__Request__: Duplicate the text of every record below line for line. Keep each character, line break, and script unchanged.

__Data__:
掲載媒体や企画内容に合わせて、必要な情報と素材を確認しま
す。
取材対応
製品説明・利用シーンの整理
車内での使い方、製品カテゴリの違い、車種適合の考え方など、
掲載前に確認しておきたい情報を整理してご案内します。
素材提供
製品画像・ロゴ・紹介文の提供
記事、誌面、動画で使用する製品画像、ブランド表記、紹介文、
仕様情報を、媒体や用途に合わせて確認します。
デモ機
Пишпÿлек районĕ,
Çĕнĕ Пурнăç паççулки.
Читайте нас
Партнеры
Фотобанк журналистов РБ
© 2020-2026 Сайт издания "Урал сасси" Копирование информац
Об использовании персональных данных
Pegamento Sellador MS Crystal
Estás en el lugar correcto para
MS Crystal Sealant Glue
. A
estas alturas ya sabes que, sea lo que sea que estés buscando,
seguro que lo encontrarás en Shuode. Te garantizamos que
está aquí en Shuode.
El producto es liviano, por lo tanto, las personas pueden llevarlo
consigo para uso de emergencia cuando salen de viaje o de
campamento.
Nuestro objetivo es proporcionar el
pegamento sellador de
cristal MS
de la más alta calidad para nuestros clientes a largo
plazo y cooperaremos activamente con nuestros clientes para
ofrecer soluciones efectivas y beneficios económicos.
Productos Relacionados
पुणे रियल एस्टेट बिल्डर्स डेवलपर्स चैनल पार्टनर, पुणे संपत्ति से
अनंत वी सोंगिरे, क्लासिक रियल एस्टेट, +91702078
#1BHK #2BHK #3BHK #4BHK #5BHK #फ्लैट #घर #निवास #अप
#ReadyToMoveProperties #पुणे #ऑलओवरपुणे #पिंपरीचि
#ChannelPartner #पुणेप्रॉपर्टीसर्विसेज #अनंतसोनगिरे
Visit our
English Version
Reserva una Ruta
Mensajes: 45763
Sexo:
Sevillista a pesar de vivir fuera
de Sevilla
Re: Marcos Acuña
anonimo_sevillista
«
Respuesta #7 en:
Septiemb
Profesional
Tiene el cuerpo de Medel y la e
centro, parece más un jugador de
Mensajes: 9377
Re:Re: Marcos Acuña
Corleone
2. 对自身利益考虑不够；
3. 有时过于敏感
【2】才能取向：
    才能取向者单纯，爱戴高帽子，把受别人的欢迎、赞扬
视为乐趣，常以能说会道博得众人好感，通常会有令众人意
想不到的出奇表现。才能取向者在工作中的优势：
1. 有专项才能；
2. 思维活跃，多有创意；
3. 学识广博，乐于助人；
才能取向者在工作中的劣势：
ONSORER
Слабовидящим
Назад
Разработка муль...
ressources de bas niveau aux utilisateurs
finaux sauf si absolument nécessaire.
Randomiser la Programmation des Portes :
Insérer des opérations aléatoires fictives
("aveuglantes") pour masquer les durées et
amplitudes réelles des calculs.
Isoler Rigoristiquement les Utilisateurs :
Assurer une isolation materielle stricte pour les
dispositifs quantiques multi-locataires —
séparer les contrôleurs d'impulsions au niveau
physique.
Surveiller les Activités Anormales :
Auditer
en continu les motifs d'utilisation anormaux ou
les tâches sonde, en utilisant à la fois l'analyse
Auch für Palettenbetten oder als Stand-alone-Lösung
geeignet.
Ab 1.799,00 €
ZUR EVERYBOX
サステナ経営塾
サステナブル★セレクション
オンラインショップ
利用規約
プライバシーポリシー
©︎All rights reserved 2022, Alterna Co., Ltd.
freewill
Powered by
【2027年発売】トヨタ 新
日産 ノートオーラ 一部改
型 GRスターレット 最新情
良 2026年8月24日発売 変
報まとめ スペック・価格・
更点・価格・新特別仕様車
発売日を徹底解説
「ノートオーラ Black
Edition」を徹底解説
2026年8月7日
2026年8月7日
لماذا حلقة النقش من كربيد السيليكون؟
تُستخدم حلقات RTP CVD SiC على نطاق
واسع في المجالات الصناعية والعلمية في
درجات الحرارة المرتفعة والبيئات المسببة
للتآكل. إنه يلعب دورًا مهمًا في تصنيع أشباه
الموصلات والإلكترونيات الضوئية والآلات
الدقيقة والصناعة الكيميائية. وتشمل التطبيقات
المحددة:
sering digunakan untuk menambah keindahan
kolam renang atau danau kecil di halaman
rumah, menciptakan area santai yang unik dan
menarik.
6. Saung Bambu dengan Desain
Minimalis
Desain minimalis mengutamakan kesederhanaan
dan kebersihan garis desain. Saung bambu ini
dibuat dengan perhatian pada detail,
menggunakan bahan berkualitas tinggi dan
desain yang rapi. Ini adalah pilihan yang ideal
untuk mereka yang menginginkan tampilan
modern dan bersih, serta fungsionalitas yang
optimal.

__Result for this exercise__:
掲載媒体や企画内容に合わせて、必要な情報と素材を確認しま
す。
取材対応
製品説明・利用シーンの整理
車内での使い方、製品カテゴリの違い、車種適合の考え方など、
掲載前に確認しておきたい情報を整理してご案内します。
素材提供
製品画像・ロゴ・紹介文の提供
記事、誌面、動画で使用する製品画像、ブランド表記、紹介文、
仕様情報を、媒体や用途に合わせて確認します。
デモ機
Пишпÿлек районĕ,
Çĕнĕ Пурнăç паççулки.
Читайте нас
Партнеры
Фотобанк журналистов РБ
© 2020-2026 Сайт издания "Урал сасси" Копирование информац
Об использовании персональных данных
Pegamento Sellador MS Crystal
Estás en el lugar correcto para
MS Crystal Sealant Glue
. A
estas alturas ya sabes que, sea lo que sea que estés buscando,
seguro que lo encontrarás en Shuode. Te garantizamos que
está aquí en Shuode.
El producto es liviano, por lo tanto, las personas pueden llevarlo
consigo para uso de emergencia cuando salen de viaje o de
campamento.
Nuestro objetivo es proporcionar el
pegamento sellador de
cristal MS
de la más alta calidad para nuestros clientes a largo
plazo y cooperaremos activamente con nuestros clientes para
ofrecer soluciones efectivas y beneficios económicos.
Productos Relacionados
पुणे रियल एस्टेट बिल्डर्स डेवलपर्स चैनल पार्टनर, पुणे संपत्ति से
अनंत वी सोंगिरे, क्लासिक रियल एस्टेट, +91702078
#1BHK #2BHK #3BHK #4BHK #5BHK #फ्लैट #घर #निवास #अप
#ReadyToMoveProperties #पुणे #ऑलओवरपुणे #पिंपरीचि
#ChannelPartner #पुणेप्रॉपर्टीसर्विसेज #अनंतसोनगिरे
Visit our
English Version
Reserva una Ruta
Mensajes: 45763
Sexo:
Sevillista a pesar de vivir fuera
de Sevilla
Re: Marcos Acuña
anonimo_sevillista
«
Respuesta #7 en:
Septiemb
Profesional
Tiene el cuerpo de Medel y la e
centro, parece más un jugador de
Mensajes: 9377
Re:Re: Marcos Acuña
Corleone
2. 对自身利益考虑不够；
3. 有时过于敏感
【2】才能取向：
    才能取向者单纯，爱戴高帽子，把受别人的欢迎、赞扬
视为乐趣，常以能说会道博得众人好感，通常会有令众人意
想不到的出奇表现。才能取向者在工作中的优势：
1. 有专项才能；
2. 思维活跃，多有创意；
3. 学识广博，乐于助人；
才能取向者在工作中的劣势：
ONSORER
Слабовидящим
Назад
Разработка муль...
ressources de bas niveau aux utilisateurs
finaux sauf si absolument nécessaire.
Randomiser la Programmation des Portes :
Insérer des opérations aléatoires fictives
("aveuglantes") pour masquer les durées et
amplitudes réelles des calculs.
Isoler Rigoristiquement les Utilisateurs :
Assurer une isolation materielle stricte pour les
dispositifs quantiques multi-locataires —
séparer les contrôleurs d'impulsions au niveau
physique.
Surveiller les Activités Anormales :
Auditer
en continu les motifs d'utilisation anormaux ou
les tâches sonde, en utilisant à la fois l'analyse
Auch für Palettenbetten oder als Stand-alone-Lösung
geeignet.
Ab 1.799,00 €
ZUR EVERYBOX
サステナ経営塾
サステナブル★セレクション
オンラインショップ
利用規約
プライバシーポリシー
©︎All rights reserved 2022, Alterna Co., Ltd.
freewill
Powered by
【2027年発売】トヨタ 新
日産 ノートオーラ 一部改
型 GRスターレット 最新情
良 2026年8月24日発売 変
報まとめ スペック・価格・
更点・価格・新特別仕様車
発売日を徹底解説
「ノートオーラ Black
Edition」を徹底解説
2026年8月7日
2026年8月7日
لماذا حلقة النقش من كربيد السيليكون؟
تُستخدم حلقات RTP CVD SiC على نطاق
واسع في المجالات الصناعية والعلمية في
درجات الحرارة المرتفعة والبيئات المسببة
للتآكل. إنه يلعب دورًا مهمًا في تصنيع أشباه
الموصلات والإلكترونيات الضوئية والآلات
الدقيقة والصناعة الكيميائية. وتشمل التطبيقات
المحددة:
sering digunakan untuk menambah keindahan
kolam renang atau danau kecil di halaman
rumah, menciptakan area santai yang unik dan
menarik.
6. Saung Bambu dengan Desain
Minimalis
Desain minimalis mengutamakan kesederhanaan
dan kebersihan garis desain. Saung bambu ini
dibuat dengan perhatian pada detail,
menggunakan bahan berkualitas tinggi dan
desain yang rapi. Ini adalah pilihan yang ideal
untuk mereka yang menginginkan tampilan
modern dan bersih, serta fungsionalitas yang
optimal.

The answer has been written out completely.